Skipping Stone vs Mizzle
Skipping Stone is a Benjamin Moore color while Mizzle comes from Farrow & Ball. Skipping Stone reads as beige-greige, while Mizzle reads as grey — two distinct hue families, not close cousins. At LRV 62 vs 52, Skipping Stone will read as the brighter of the two — a 10-point gap that matters most in north-facing or low-light rooms. The tonal difference — Skipping Stone's yellow and red character against Mizzle's warm — becomes most visible against white trim or in morning light. At ΔE 6.1, the difference is perceptible but not dramatic — the two can work harmoniously in the same space. Below you'll find 1 real-room photo comparison where both colors appear side by side, plus 5 simulated room previews.
Skipping Stone vs Mizzle in Real Spaces
1 real room side by side. Skipping Stone and Mizzle are close enough that the difference can be hard to judge from a chip alone — these photos show how each reads at scale, across different spaces and lighting conditions.
Kitchen Cabinets
On cabinetry, undertone and temperature become more pronounced against countertops and hardware. The LRV gap is large enough that Skipping Stone will make the room feel meaningfully brighter than Mizzle would.
Color Details
Skipping Stone vs Mizzle Simulated Comparison
5 simulated room previews — drag the slider on each to see Skipping Stone on one side and Mizzle on the other.

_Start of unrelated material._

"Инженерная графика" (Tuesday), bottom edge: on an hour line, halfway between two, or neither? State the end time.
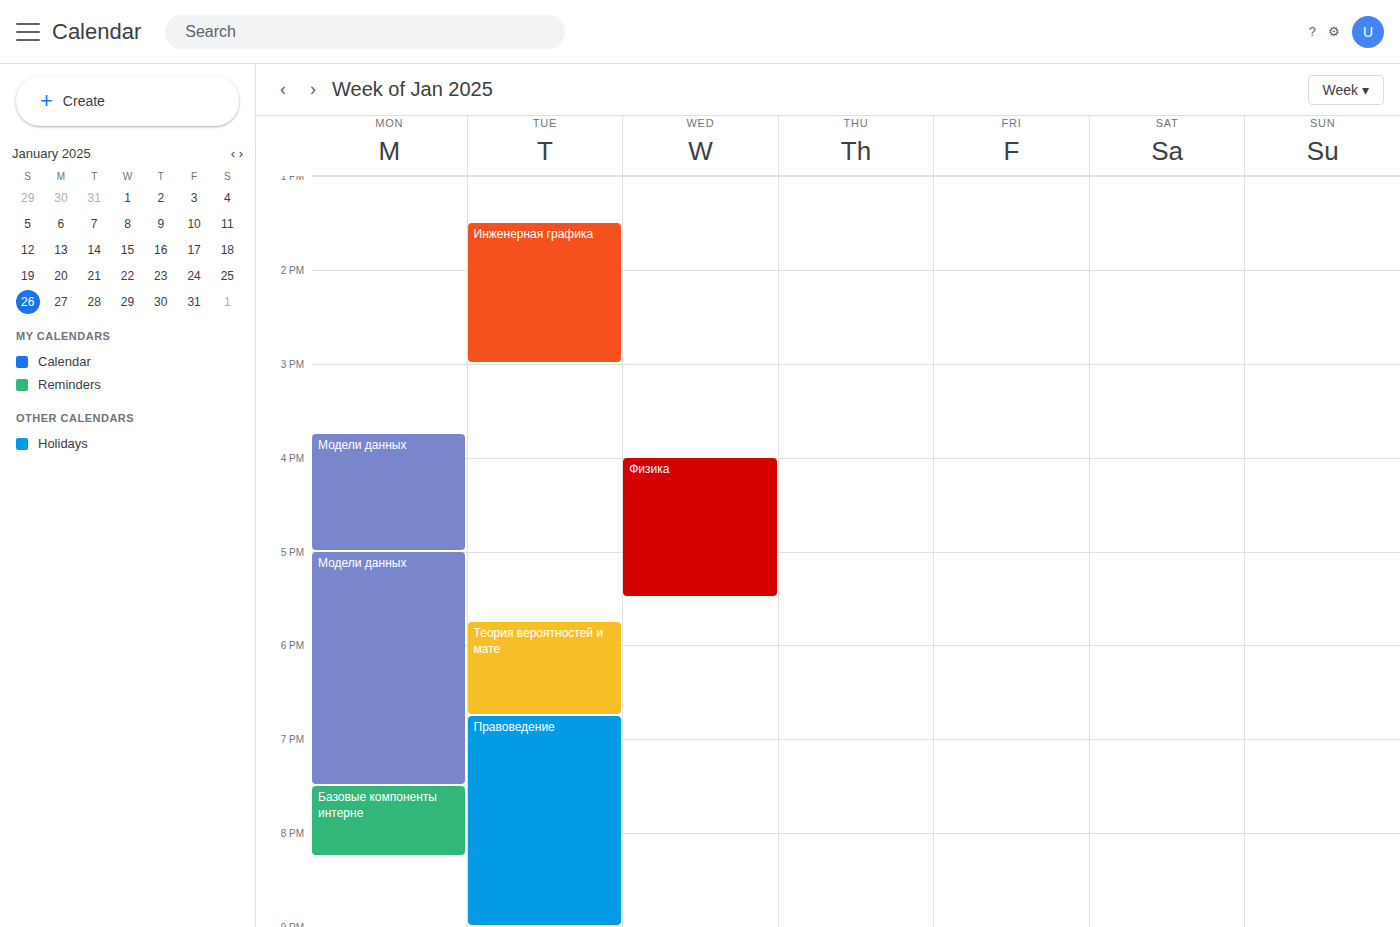
3:00 PM -- exactly on the 3 PM line.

Digital color is approximate. These simulations are generated from the manufacturer's hex values and overlaid on grayscale room photos — your screen's calibration, brightness, and viewing angle all affect how they render. Before committing to either color, test physical samples in your own space under the light you actually live with.
More Skipping Stone comparisons
See how Skipping Stone stacks up against other well-photographed colors across different brands and tones.